I have to say that the weekend has been a series of ups and downs. First, thanks to everyone who made this year so much more pleasurable than last year’s frantic submissions. As a whole people got the apps in early and kept me aware of their situation. We made the standards harder, thus keeping the field more manageable and it looked like we would have an ideal 20ish woman field. Unfortunately, many women scratched (thanks thou, just about everyone let me know in the advance). With the field dwindled, one would think we would do our job properly. Sadly, the official lap counter didn’t listen to our skilled race walking volunteers and three junior boys were told to finish a lap too soon. While it’s our fault, athlete should learn to know their count and if they think the officials are wrong, do not stop.
Worst case is that the athlete walks an extra lap. To make matters worse, this race is ideally a qualifier for the junior nationals and when you do not finish it doesn’t count. I feel horrible about the situation and am posting is so that others may learn that sometimes this happens. I think in the 18 years I have been in charge, we messed only one other walker’s lap count. Of course, one is too many. So Dan Serianni, Josh Haertel, and John Randall, except my sincere apologies. You all walked a courageous race and deserved to have a finishing time.
That said, on to the festivities. As always we hosted quite a group of athletes the night before the race. Here's a peak into what it's like the day before.

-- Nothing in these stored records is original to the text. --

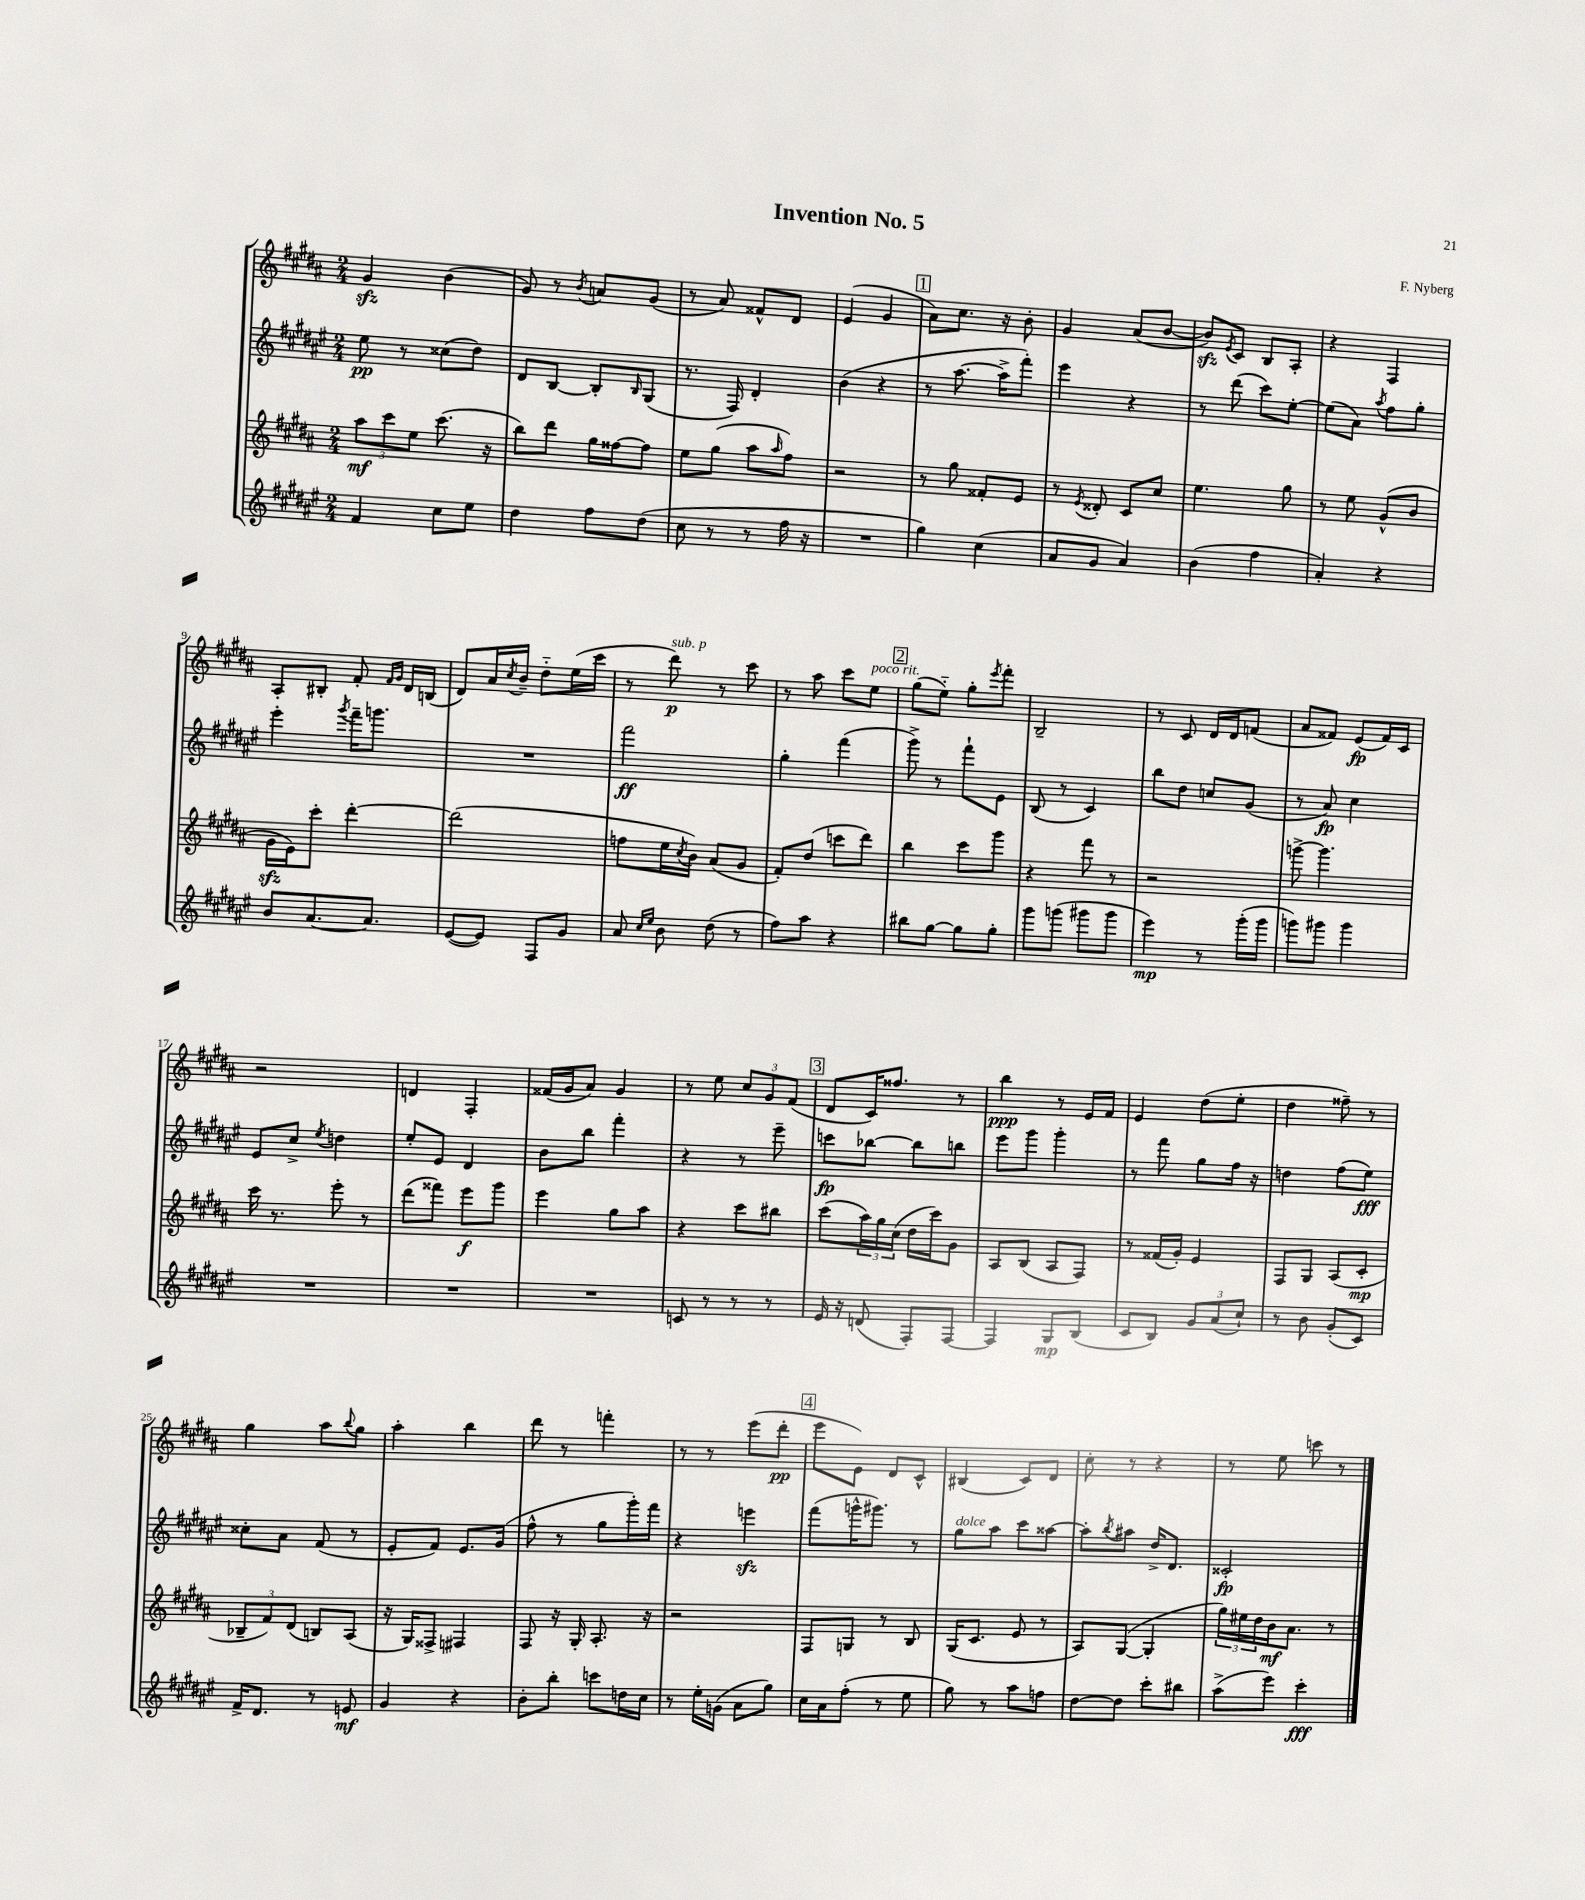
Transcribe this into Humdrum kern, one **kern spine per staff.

**kern	**kern	**kern	**kern
*staff4	*staff3	*staff2	*staff1
*clefG2	*clefG2	*clefG2	*clefG2
*k[f#c#g#d#a#e#]	*k[f#c#g#d#a#]	*k[f#c#g#d#a#e#]	*k[f#c#g#d#a#]
*M2/4	*M2/4	*M2/4	*M2/4
4f#/	12aa#\L	8ee#\	4g#/
.	12ccc#\	.	.
.	.	8r	.
.	12ee\J	.	.
8cc#\L	(8.ccc#\	(8cc##\L	(4b\
8ee#\J	.	8dd#\J)	.
.	16r	.	.
=	=	=	=
4dd#\	8bb\L)	8d#/L	8g#/)
.	8ddd#\J	[8B/J	8r
.	.	.	8qb/
8ff#\L	16gg#\LL	8B'/]L	8a/L
.	[16ff##\J	.	.
.	.	16qqB/	.
(8dd#\J	8ff##\]J	(8G#/J	(8g#/J
=	=	=	=
8cc#\	8ee\L	8.r	8r
8r	(8gg#\J	.	8a#/)
.	.	16F#/)	.
8r	8aa#\L	4d#'/	8f##^^/L
.	16qqaa#/	.	.
16ff#\	8ff#\J)	.	8d#/J
16r	.	.	.
=	=	=	=
2r	2r	(4b\	(4e/
.	.	4r	4g#/
=	=	=	=
4gg#\)	8r	8r	8a#\L)
.	8gg#\	[8.aa#\	8.cc#\J
(4cc#\	8f##'/L	.	.
.	.	16aa#^\]LK	16r
.	8e/J	8fff#'\J)	8b'\
=	=	=	=
8a#/L	8r	4eee#\	4g#/
.	8qe/	.	.
8g#/J	8d##'/	.	.
4a#/)	8c#/L	4r	(8a#/L
.	8cc#/J	.	[8b/J
=	=	=	=
(4b\	4.ee\	8r	8b/]L)
.	.	.	8qe/
.	.	(8ddd#\	8c#/J
4ff#\	.	8ccc#\L)	8B/L
.	8gg#\	[8ee#'\J	8A#'/J
=	=	=	=
4a#'/)	8r	(8ee#\]L	4r
.	8ee\	8a#\J)	.
.	.	8qaa#/	.
4r	(8g#^^/L	8ff#\L	4F#/
.	8b/J	8gg#'\J	.
=	=	=	=
8b/L	16g#\LL	4eee#'\	8A#'/L
.	16e\J)	.	.
[8.a#/	8ccc#'\J	.	8B#'/J
.	.	8qggg#/	.
.	[4ddd#'\	16fff#~\LK	8f#'/
8.a#/]J	.	8.ggg\J	.
.	.	.	16qqf#/LL
.	.	.	16qqg#/JJ
.	.	.	16d#/LL
.	.	.	(16B/JJ
=	=	=	=
([8e#/L	(2ddd#\]	2r	8d#/L)
8e#/]J)	.	.	16a#/L
.	.	.	8qcc#/
.	.	.	16b~/JJ
8F#/L	.	.	8dd#'~\L
8g#/J	.	.	(16ee\L
.	.	.	16ccc#\JJ
=	=	=	=
8a#/	8ff\L	2fff#\	8r
16qqcc#/LL	.	.	.
16qqee#/JJ	.	.	.
8b\	16ee\L	.	8ddd#\)
.	8qcc#/	.	.
.	16b\JJ)	.	.
(8dd#\	(8a#/L	.	8r
8r	8g#/J	.	8ccc#\
=	=	=	=
8ff#\L)	8f#'/L)	4gg#'\	8r
8aa#\J	(8dd#/J	.	8aa#\
4r	8ccc\L	(4fff#\	8ccc#\L
.	8ddd#\J)	.	8ee\J
=	=	=	=
8bb#\L	4bb\	8ggg#^\)	(8gg#\L
[8gg#\J	.	8r	8ee'~\J)
8gg#\]L	8ccc#\L	8fff#`\L	8gg#'\L
.	.	.	8qeee/
8gg#'\J	8ggg#\J	8e#\J	8fff#'\J
=	=	=	=
8ggg#\L	4r	(8B/	2B~/
(8ggg\J	.	8r	.
8ggg#\L	8fff#\	4c#/)	.
8ggg#\J	8r	.	.
=	=	=	=
4eee#\)	2r	8bb\L	8r
.	.	8dd#\J	8c#/
8r	.	8cc/L	16d#/LL
.	.	.	16d#/J
(16ggg#'\LL	.	(8g#/J	(8f/J
16ggg#\JJ	.	.	.
=	=	=	=
8ggg\L)	[8ggg^\	8r	8a#/L
8ggg#\J	4.ggg\]	8a#/)	8f##/J)
4ggg#\	.	4cc#\	(8e/L
.	.	.	16f##/L)
.	.	.	16c#/JJ
=	=	=	=
2r	16ccc#\	8e#/L	2r
.	8.r	.	.
.	.	8cc#^/J	.
.	.	8qee#/	.
.	8eee'\	4dd\	.
.	8r	.	.
=	=	=	=
2r	(8ddd#\L	8ee#'/L	4d/
.	8fff##\J)	8e#/J	.
.	8eee\L	4d#/	4F#'/
.	8ggg#\J	.	.
=	=	=	=
2r	4eee\	8b\L	(16f##/LL
.	.	.	16g#/J
.	.	8bb\J	8a#/J)
.	8gg#\L	4fff#'\	4g#/
.	8aa#\J	.	.
=	=	=	=
8c/	4r	4r	8r
8r	.	.	8ee\
8r	8ccc#\L	8r	12cc#/L
.	.	.	12g#/
8r	8bb#\J	8eee#~\	.
.	.	.	(12f#/J
=	=	=	=
16e#/	(8ccc#\L	8ccc\L	8d#/L
16r	.	.	.
(8d/	24aa#\L)	[8bb-\J	16c#/K)
.	24gg#\	.	.
.	.	.	8.ff##/J
.	(24cc#\JJ	.	.
8F#'/L)	16dd#\LL	8bb-\]L	.
.	16ccc#\J)	.	.
[8F#/J	8g#\J	8bb\J	8r
=	=	=	=
4F#/]	8A#/L	8eee#\L	4bb\
.	(8B/J	8ggg#\J	.
8G#/L	8A#/L	4ggg#'\	8r
(8B/J	8F#/J)	.	16e/LL
.	.	.	16f#/JJ
=	=	=	=
8c#/L	8r	8r	4e/
8B/J)	(16f##/LL	8fff#\	.
.	16g#'/JJ)	.	.
12g#/L	4e/	8gg#\L	(8dd#\L
(12a#/	.	.	.
.	.	16ff#\Jk	8ee'\J
12cc#`/J)	.	.	.
.	.	16r	.
=	=	=	=
8r	8F#/L	4dd\	4dd#\
8b\	8G#/J	.	.
(8g#'/L	(8A#/L	(8ff#\L	8ff##~\)
8c#/J)	8c#'/J	8ee#\J)	8r
=	=	=	=
16f#^/LK	12B-~/L	8cc##'\L	4gg#\
8.d#/J	.	.	.
.	12f#/)	.	.
.	.	8a#\J	.
.	(12d#/J	.	.
8r	8B/L)	(8f#/	8aa#\L
.	.	.	8qqbb/
8e/	(8A#/J	8r	8gg#\J
=	=	=	=
4g#/	16r	8e#'/L	4aa#'\
.	16G#/LK)	.	.
.	8F##^/J	8f#/J)	.
4r	4F#/	8.e#/L	4bb\
.	.	(16g#/Jk	.
=	=	=	=
8b'\L	8F#/	8ff#^^\	8ddd#\
8bb'\J	16r	8r	8r
.	16G#'/	.	.
8ccc\L	8.A#'/	8gg#\L	4fff'\
16dd\L	.	16ggg#'\L)	.
16cc#\JJ	16r	16fff#\JJ	.
=	=	=	=
8r	2r	4r	8r
16ee#'\LL	.	.	8r
(16g\JJ	.	.	.
8a#\L	.	4eee\	(8eee\L
8gg#\J)	.	.	8ddd#'\J
=	=	=	=
16cc#\LL	8F#/L	(8fff#\L	8eee\L
16a#\J	.	.	.
(8ff#'\J	8G/J	16ggg^^\K	8e\J)
.	.	8.ggg#\J)	.
8r	8r	.	8d#/L
8ee#\	8B/	8r	8c#^^/J
=	=	=	=
8gg#\)	(16G#/LK	8gg#\L	(4B#/
.	8.c#/J	.	.
8r	.	8aa#\J	.
8aa#\L	8e/	8ccc#\L	8c#/L)
8ff\J	8r	[8aa##\J	8d#/J
=	=	=	=
[8dd#\L	8A#/L)	8aa##'\]L	8cc#'\
.	.	8qbb/	.
8dd#\]J	([8G#/J	8aa#\J	8r
8ccc#'\L	4G#'/]	16dd#^/LK	4r
.	.	8.d#/J	.
8bb#\J	.	.	.
=	=	=	=
(8aa#^\L	24gg#\LL)	2c##'/	8r
.	24ee#\	.	.
.	24dd#\	.	.
8eee#\J)	16b\J	.	8ee\
.	8.a#\J	.	.
4ccc#'\	.	.	8ccc\
.	8r	.	8r
==	==	==	==
*-	*-	*-	*-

It's rare that there isn't a project in process at Camp Salvage during the relays. This years project was splitting the massive amount of wood we've piled up since putting our solar array on the house. Tom, Bob, and company wouldn't here of just relaxing. Instead they split the hardest logs the old fashioned way, while South Texas Race Walking Coach/Promoter extroadinaire manned the electric wood splitter.
What comes from Maine other than great race walkers? Why tasty bright red lobsters that were generously lugged down from Maine. There really is no substitue for a Maine Lobster. The long drive didn't seem to do them any harm as they were quite lively upon reaching Medford, NJ. We boiled them up, thus having proper pre-race nutrition. That is at least if you aren't racing.
The gang feasting on Tom's wonderful pasta dinner.